Could you print the text of the material below word for word and line by line, leaving the pictures out?

BEGIN

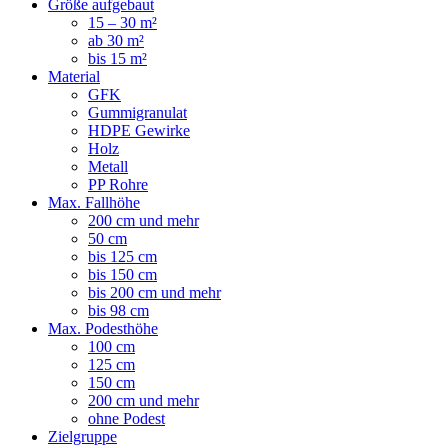
Größe aufgebaut
15 – 30 m²
ab 30 m²
bis 15 m²
Material
GFK
Gummigranulat
HDPE Gewirke
Holz
Metall
PP Rohre
Max. Fallhöhe
200 cm und mehr
50 cm
bis 125 cm
bis 150 cm
bis 200 cm und mehr
bis 98 cm
Max. Podesthöhe
100 cm
125 cm
150 cm
200 cm und mehr
ohne Podest
Zielgruppe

END

#### ANSWER TO THE EXERCISE
Größe aufgebaut
15 – 30 m²
ab 30 m²
bis 15 m²
Material
GFK
Gummigranulat
HDPE Gewirke
Holz
Metall
PP Rohre
Max. Fallhöhe
200 cm und mehr
50 cm
bis 125 cm
bis 150 cm
bis 200 cm und mehr
bis 98 cm
Max. Podesthöhe
100 cm
125 cm
150 cm
200 cm und mehr
ohne Podest
Zielgruppe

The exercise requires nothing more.